Nel trattamento della depressione nei cani, si fa una distinzione tra terapia comportamentale e farmacologica.

  • Terapia Comportamentale: I cani affetti dovrebbero essere incoraggiati (non costretti) a partecipare ad attività che prima risultavano loro piacevoli che non li attraggono più a causa della depressione. Al contempo è importante evitare le situazioni che causano angoscia o paura. Nei pazienti con ipossia, cercare di stimolare l'assunzione di cibo offrendo alimenti che in precedenza erano molto appetibili per l'animale.

  • Trattamento Farmacologico: I farmaci più comunemente utilizzati sono gli inibitori selettivi della ricaptazione della serotonina (fluoxetina, sertralina e paroxetina). Meno comunemente viene segnalato l'uso di selegilina (un inibitore della monoamino ossidasi). Alcuni autori ritengono che le benzodiazepine possano essere utili nella gestione di questa condizione, perché possono disinibire i comportamenti inibiti e allo stesso tempo stimolare l'appetito. Infine, l'integrazione di acidi grassi omega-3 potrebbe prevenire un ulteriore deterioramento del paziente grazie ai loro effetti sull'infiammazione e sullo stress ossidativo.
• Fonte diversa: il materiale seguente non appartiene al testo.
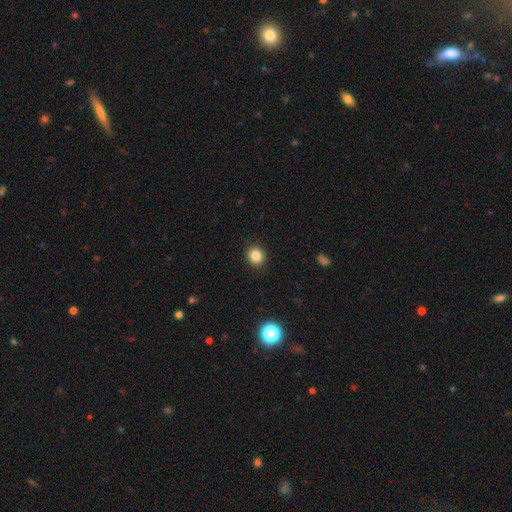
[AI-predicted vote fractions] Overall: smooth (84%). How rounded: round (85%). Merging: none (92%).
Se dalle indagini emerge che l’alimentazione è il problema principale legato alla depressione, è sicuramente necessario rivedere alla svelta la dieta di Fido. Questo non significa cambiare soltanto la marca del cibo, ma piuttosto assicurarsi che il suo pasto soddisfi appieno le sue esigenze energetiche, anche attraverso un’alimentazione casalinga.

Rimedi Naturali: La naturopatia e i trattamenti dolci possono fare la differenza, perché agiscono sull’equilibrio del cane dall’interno. Se vuoi capire qual è il percorso naturale più adatto a sostenere il tuo cane in un momento difficile, scopri come posso aiutarvi e prenota la tua call conoscitiva.

Considerazioni Finali per la Salute del Cane

In presenza di determinate condizioni, il veterinario dovrebbe considerare la depressione come una possibile diagnosi differenziale. In ogni caso, prima di ipotizzare che il cane abbia un disturbo depressivo, è molto importante raccogliere quante più informazioni possibili dai proprietari ed escludere l'esistenza di altre malattie. Per quanto riguarda il trattamento, è importante spiegare ai proprietari che, oltre al trattamento farmacologico, sarà necessario il loro coinvolgimento per seguire linee guida per la stimolazione di alcune attività. Le informazioni contenute nel Sito hanno esclusivamente scopo informativo, possono essere modificate o rimosse in qualsiasi momento, non possono in nessun caso sostituire una diagnosi o la prescrizione di un trattamento. Si raccomanda di chiedere sempre il parere del proprio medico curante e/o di specialisti riguardo qualsiasi indicazione riportata. Il segreto è coltivare la relazione che ci unisce al nostro cane, ritrovando tutto quello che può essere passato in secondo piano e offrendo alle sue giornate nuove esperienze e stimoli, fisici e mentali.